Three of the Big Four grunge bands appeared on Unplugged (only Soundgarden opted out), and each of their performances is among the series’ best: Pearl Jam recorded theirs in March of 1992, and Nirvana’s aired in December of 1993. Pound for pound, Alice in Chains’ session might come out on top. Nirvana’s entry is widely and correctly acclaimed, but they stayed true to their mostly-anti-mainstream-media stance, and nearly half of their set is covers and B-sides. Alice in Chains’ material was all their own (save for Starr and Kinney playing “Enter Sandman” in jest at one point), and they included huge hits as well as fan favorites.

Four songs from Dirt made the cut: “Down in a Hole”, “Angry Chair”, “Rooster”, and “Would?” The audience finally got to hear some Alice in Chains material in “Sludge Factory”, “Heaven Beside You”, “Frogs”, and “Over Now”. The band even debuted a new song, “Killer Is Me”. For many fans, the live, unplugged versions of these songs are the definitive ones. “No Excuses” doesn’t get much better than it does here—Kinney’s drumming is a highlight, and Staley’s vocals are more powerful than they had any right to be. “Nutshell”, the Unplugged opener which was never actually released as a single, has become one of the band’s most highly regarded songs.

Unplugged would mark one of the final times Alice in Chains would perform with Staley (the last time was in July of 1996, before the album came out, as the supporting act on the KISS reunion tour). It’s a difficult listen knowing his fate, which is sad in a fairly overwhelming way. In October of 1996, his fiancée, Demri Parrott, died of a drug overdose. Staley’s friends mark this as the moment he officially checked out, plummeting further into addiction and isolation. Every so often, he’d call into radio shows to support friends, but he was essentially a recluse. Six years after Alice in Chains’ Unplugged performance, in April of 2002, Staley’s body was found on his couch two weeks after his death at age 34, officially attributed to a drug overdose.

In a February 1996 Rolling Stone feature, Cantrell says, “Our music’s kind of about taking something ugly and making it beautiful.” There is no better way than this to describe their Unplugged performance. It’s a perfect dichotomy, unsettling in a way, pairing relentlessly depressing material and serious health issues with a career-high point for the band. To contextualize the shoulder shrug it got from critics, it feels important to reiterate that by the time MTV successfully wooed Alice in Chains for Unplugged, it was April of 1996. Kurt Cobain had been dead for two years. Pearl Jam was about to release No Code, their least radio-friendly album to date. Soundgarden would break up a year later. Grunge was dead.

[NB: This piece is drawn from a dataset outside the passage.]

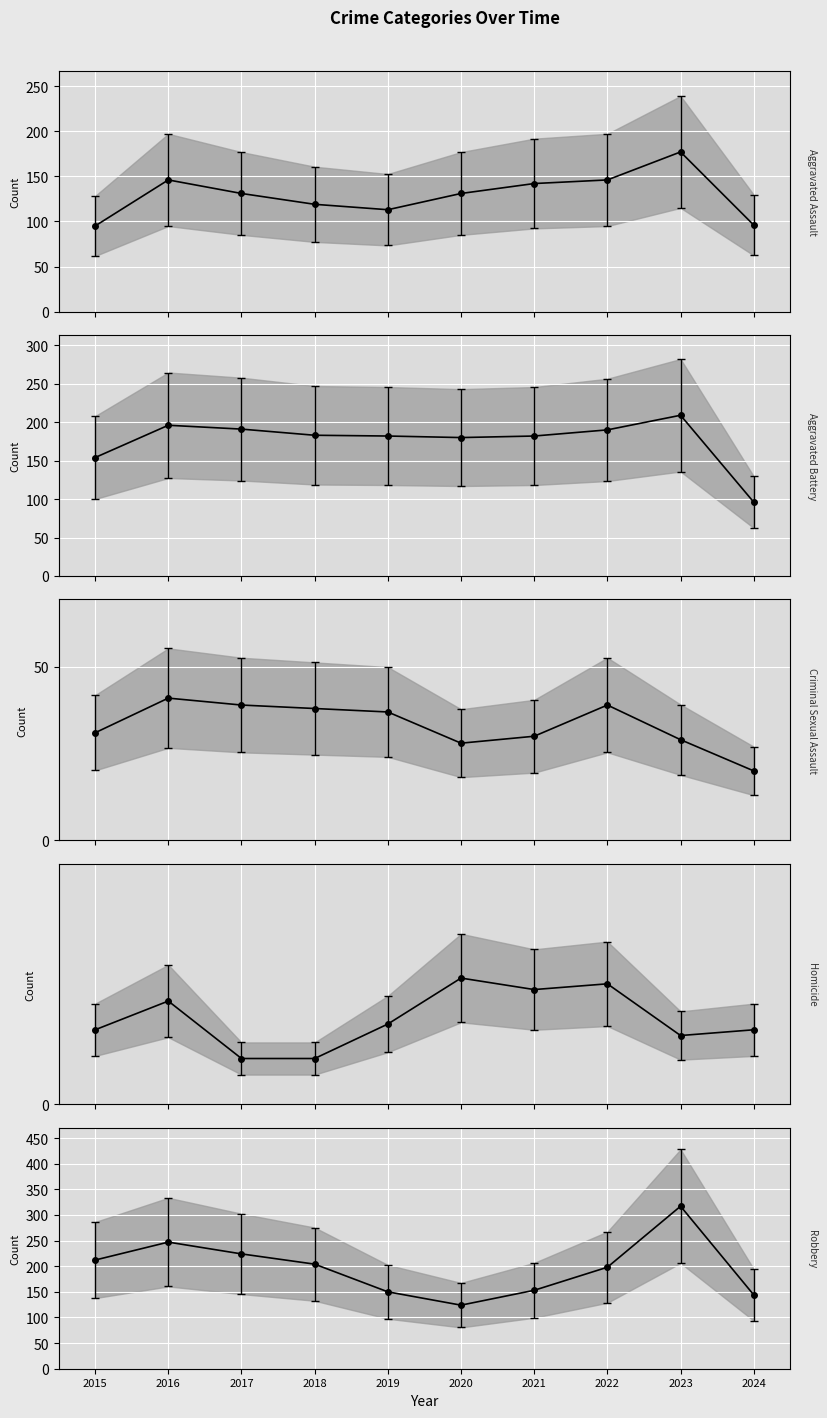

In Criminal Sexual Assault mean, how many points are lower than both neighbors (excluding endpoints)?

1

It’s remarkable that Alice in Chains, perpetually mired in drama, managed to reunite at all, let alone produce what they did here: a virtuoso performance, an essential grunge album, and one of the finest installments of MTV Unplugged. Cantrell has said that he knew the end was near, but as he sings on “Got Me Wrong”, in a wildly rare moment of lyrical optimism, “Something’s gotta turn out right.” For Alice in Chains, it was Unplugged: some of the greatest musicians and songwriters to come out of Seattle playing their best material for a crowd who loves them. What a way to end an era.